EXERCISE PROMPT:
Return every line of the data exactly as it appears.

THE DATA:
Start of Block

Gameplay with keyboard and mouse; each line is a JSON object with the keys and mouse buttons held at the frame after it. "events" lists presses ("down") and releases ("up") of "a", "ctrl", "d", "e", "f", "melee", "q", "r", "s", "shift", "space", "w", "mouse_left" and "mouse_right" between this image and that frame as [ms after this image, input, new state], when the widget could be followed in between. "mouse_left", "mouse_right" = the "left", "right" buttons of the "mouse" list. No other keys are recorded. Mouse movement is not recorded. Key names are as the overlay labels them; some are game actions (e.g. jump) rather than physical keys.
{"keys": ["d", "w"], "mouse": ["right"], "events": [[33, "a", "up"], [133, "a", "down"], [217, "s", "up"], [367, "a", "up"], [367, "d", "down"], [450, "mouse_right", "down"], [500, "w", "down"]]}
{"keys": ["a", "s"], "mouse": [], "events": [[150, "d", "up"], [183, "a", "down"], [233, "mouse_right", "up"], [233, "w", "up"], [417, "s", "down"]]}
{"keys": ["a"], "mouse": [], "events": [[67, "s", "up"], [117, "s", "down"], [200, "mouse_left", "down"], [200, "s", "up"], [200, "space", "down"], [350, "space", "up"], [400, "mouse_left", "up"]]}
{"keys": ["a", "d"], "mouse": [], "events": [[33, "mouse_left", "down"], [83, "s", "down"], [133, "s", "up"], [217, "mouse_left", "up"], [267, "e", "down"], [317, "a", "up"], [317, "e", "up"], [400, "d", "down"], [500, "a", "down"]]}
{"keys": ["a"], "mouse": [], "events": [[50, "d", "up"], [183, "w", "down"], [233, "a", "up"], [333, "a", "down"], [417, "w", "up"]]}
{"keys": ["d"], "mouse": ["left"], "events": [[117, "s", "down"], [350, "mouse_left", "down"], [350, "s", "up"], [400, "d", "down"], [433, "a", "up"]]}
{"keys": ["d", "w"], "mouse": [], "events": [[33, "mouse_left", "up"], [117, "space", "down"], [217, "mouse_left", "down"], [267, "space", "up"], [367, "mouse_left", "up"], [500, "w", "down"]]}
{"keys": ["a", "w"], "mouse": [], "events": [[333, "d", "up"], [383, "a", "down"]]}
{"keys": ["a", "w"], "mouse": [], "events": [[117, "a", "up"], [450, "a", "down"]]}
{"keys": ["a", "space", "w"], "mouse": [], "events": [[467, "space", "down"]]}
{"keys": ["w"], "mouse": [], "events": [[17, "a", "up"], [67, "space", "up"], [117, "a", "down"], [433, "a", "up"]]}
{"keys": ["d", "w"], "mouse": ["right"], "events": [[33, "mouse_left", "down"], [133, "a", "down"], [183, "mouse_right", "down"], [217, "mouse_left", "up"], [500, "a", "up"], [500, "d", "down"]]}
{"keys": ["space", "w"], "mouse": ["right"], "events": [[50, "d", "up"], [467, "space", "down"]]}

End of Block

FINISHED EXERCISE:
Gameplay with keyboard and mouse; each line is a JSON object with the keys and mouse buttons held at the frame after it. "events" lists presses ("down") and releases ("up") of "a", "ctrl", "d", "e", "f", "melee", "q", "r", "s", "shift", "space", "w", "mouse_left" and "mouse_right" between this image and that frame as [ms after this image, input, new state], when the widget could be followed in between. "mouse_left", "mouse_right" = the "left", "right" buttons of the "mouse" list. No other keys are recorded. Mouse movement is not recorded. Key names are as the overlay labels them; some are game actions (e.g. jump) rather than physical keys.
{"keys": ["d", "w"], "mouse": ["right"], "events": [[33, "a", "up"], [133, "a", "down"], [217, "s", "up"], [367, "a", "up"], [367, "d", "down"], [450, "mouse_right", "down"], [500, "w", "down"]]}
{"keys": ["a", "s"], "mouse": [], "events": [[150, "d", "up"], [183, "a", "down"], [233, "mouse_right", "up"], [233, "w", "up"], [417, "s", "down"]]}
{"keys": ["a"], "mouse": [], "events": [[67, "s", "up"], [117, "s", "down"], [200, "mouse_left", "down"], [200, "s", "up"], [200, "space", "down"], [350, "space", "up"], [400, "mouse_left", "up"]]}
{"keys": ["a", "d"], "mouse": [], "events": [[33, "mouse_left", "down"], [83, "s", "down"], [133, "s", "up"], [217, "mouse_left", "up"], [267, "e", "down"], [317, "a", "up"], [317, "e", "up"], [400, "d", "down"], [500, "a", "down"]]}
{"keys": ["a"], "mouse": [], "events": [[50, "d", "up"], [183, "w", "down"], [233, "a", "up"], [333, "a", "down"], [417, "w", "up"]]}
{"keys": ["d"], "mouse": ["left"], "events": [[117, "s", "down"], [350, "mouse_left", "down"], [350, "s", "up"], [400, "d", "down"], [433, "a", "up"]]}
{"keys": ["d", "w"], "mouse": [], "events": [[33, "mouse_left", "up"], [117, "space", "down"], [217, "mouse_left", "down"], [267, "space", "up"], [367, "mouse_left", "up"], [500, "w", "down"]]}
{"keys": ["a", "w"], "mouse": [], "events": [[333, "d", "up"], [383, "a", "down"]]}
{"keys": ["a", "w"], "mouse": [], "events": [[117, "a", "up"], [450, "a", "down"]]}
{"keys": ["a", "space", "w"], "mouse": [], "events": [[467, "space", "down"]]}
{"keys": ["w"], "mouse": [], "events": [[17, "a", "up"], [67, "space", "up"], [117, "a", "down"], [433, "a", "up"]]}
{"keys": ["d", "w"], "mouse": ["right"], "events": [[33, "mouse_left", "down"], [133, "a", "down"], [183, "mouse_right", "down"], [217, "mouse_left", "up"], [500, "a", "up"], [500, "d", "down"]]}
{"keys": ["space", "w"], "mouse": ["right"], "events": [[50, "d", "up"], [467, "space", "down"]]}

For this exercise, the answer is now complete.